Procedure Learning via Regularized Gromov-Wasserstein Optimal Transport
Syed Ahmed Mahmood, Ali Shah Ali, Umer Ahmed, Fawad Javed Fateh, M. Zeeshan Zia, Quoc-Huy Tran
TL;DR
The paper tackles learning the sequence of key steps from unlabeled instructional videos by aligning frames across demonstrations with a fused Gromov-Wasserstein OT (FGWOT) that incorporates a structural prior. To avoid degenerate mappings where all frames collapse to a single cluster, it adds a Contrastive Inverse Difference Moment (C-IDM) regularization, resulting in Regularized Gromov-Wasserstein OT (RGWOT). Empirical results on EgoProceL, ProceL, and CrossTask show RGWOT achieving state-of-the-art performance, outperforming OPEL and other baselines, with ablations highlighting the critical roles of priors, virtual frames, and regularization. The approach yields robust frame-to-frame alignment, reliable key-step localization, and accurate ordering, offering a data-efficient path for procedure learning with potential impact on robotics and instructional video analysis.
Abstract
We study self-supervised procedure learning, which discovers key steps and their order from a set of unlabeled videos.
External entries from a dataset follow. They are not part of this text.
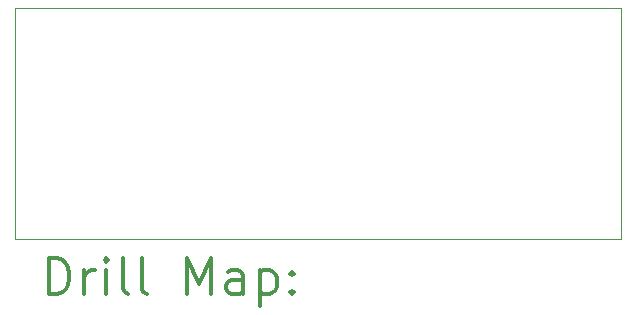
<source format=gbr>
%FSLAX45Y45*%
G04 Gerber Fmt 4.5, Leading zero omitted, Abs format (unit mm)*
G04 Created by KiCad (PCBNEW (5.1.5-0-10_14)) date 2020-03-21 14:00:26*
%MOMM*%
%LPD*%
G04 APERTURE LIST*
%TA.AperFunction,Profile*%
%ADD10C,0.050000*%
%TD*%
%ADD11C,0.200000*%
%ADD12C,0.300000*%
G04 APERTURE END LIST*
D10*
X4686300Y-5194300D02*
X4686300Y-3238500D01*
X9817100Y-5194300D02*
X4686300Y-5194300D01*
X9817100Y-3238500D02*
X9817100Y-5194300D01*
X4686300Y-3238500D02*
X9817100Y-3238500D01*
D11*
D12*
X4970228Y-5662514D02*
X4970228Y-5362514D01*
X5041657Y-5362514D01*
X5084514Y-5376800D01*
X5113086Y-5405372D01*
X5127371Y-5433943D01*
X5141657Y-5491086D01*
X5141657Y-5533943D01*
X5127371Y-5591086D01*
X5113086Y-5619657D01*
X5084514Y-5648229D01*
X5041657Y-5662514D01*
X4970228Y-5662514D01*
X5270228Y-5662514D02*
X5270228Y-5462514D01*
X5270228Y-5519657D02*
X5284514Y-5491086D01*
X5298800Y-5476800D01*
X5327371Y-5462514D01*
X5355943Y-5462514D01*
X5455943Y-5662514D02*
X5455943Y-5462514D01*
X5455943Y-5362514D02*
X5441657Y-5376800D01*
X5455943Y-5391086D01*
X5470228Y-5376800D01*
X5455943Y-5362514D01*
X5455943Y-5391086D01*
X5641657Y-5662514D02*
X5613086Y-5648229D01*
X5598800Y-5619657D01*
X5598800Y-5362514D01*
X5798800Y-5662514D02*
X5770228Y-5648229D01*
X5755943Y-5619657D01*
X5755943Y-5362514D01*
X6141657Y-5662514D02*
X6141657Y-5362514D01*
X6241657Y-5576800D01*
X6341657Y-5362514D01*
X6341657Y-5662514D01*
X6613086Y-5662514D02*
X6613086Y-5505372D01*
X6598800Y-5476800D01*
X6570228Y-5462514D01*
X6513086Y-5462514D01*
X6484514Y-5476800D01*
X6613086Y-5648229D02*
X6584514Y-5662514D01*
X6513086Y-5662514D01*
X6484514Y-5648229D01*
X6470228Y-5619657D01*
X6470228Y-5591086D01*
X6484514Y-5562514D01*
X6513086Y-5548229D01*
X6584514Y-5548229D01*
X6613086Y-5533943D01*
X6755943Y-5462514D02*
X6755943Y-5762514D01*
X6755943Y-5476800D02*
X6784514Y-5462514D01*
X6841657Y-5462514D01*
X6870228Y-5476800D01*
X6884514Y-5491086D01*
X6898800Y-5519657D01*
X6898800Y-5605371D01*
X6884514Y-5633943D01*
X6870228Y-5648229D01*
X6841657Y-5662514D01*
X6784514Y-5662514D01*
X6755943Y-5648229D01*
X7027371Y-5633943D02*
X7041657Y-5648229D01*
X7027371Y-5662514D01*
X7013086Y-5648229D01*
X7027371Y-5633943D01*
X7027371Y-5662514D01*
X7027371Y-5476800D02*
X7041657Y-5491086D01*
X7027371Y-5505372D01*
X7013086Y-5491086D01*
X7027371Y-5476800D01*
X7027371Y-5505372D01*
M02*

</source>
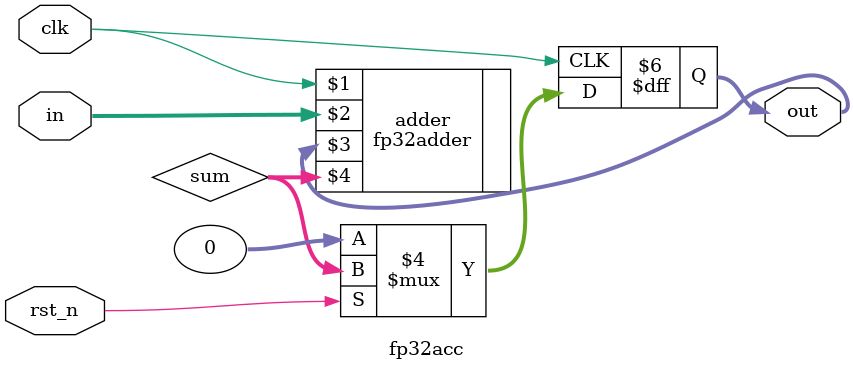
<source format=v>
`timescale 1ns / 1ps


module fp32acc(
    input clk,
	input rst_n,
    input [31:0] in,
	output reg [31:0] out
);
    wire [31:0] sum;

   // fp ACC 	 
   fp32adder adder(clk,in,out,sum);
   
   always @ (posedge clk)
     begin
     if (~rst_n) begin             
           out <= 0;         
     end else begin                         
           out <= sum;    
     end  
   end       

endmodule



</source>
Previous methods typically learn frame-to-frame correspondences between videos before determining key steps and their order. However, their performance often suffers from order variations, background/redundant frames, and repeated actions. To overcome these challenges, we propose a self-supervised framework, which utilizes a fused Gromov-Wasserstein optimal transport with a structural prior for frame-to-frame mapping. However, optimizing only for the above temporal alignment may lead to degenerate solutions, where all frames are mapped to a small cluster in the embedding space and thus every video is assigned to just one key step. To address that issue, we integrate a contrastive regularization, which maps different frames to various points, avoiding trivial solutions. Finally, extensive experiments on egocentric and third-person benchmarks demonstrate our superior performance over prior works, including OPEL which relies on a classical Kantorovich optimal transport with an optimality prior.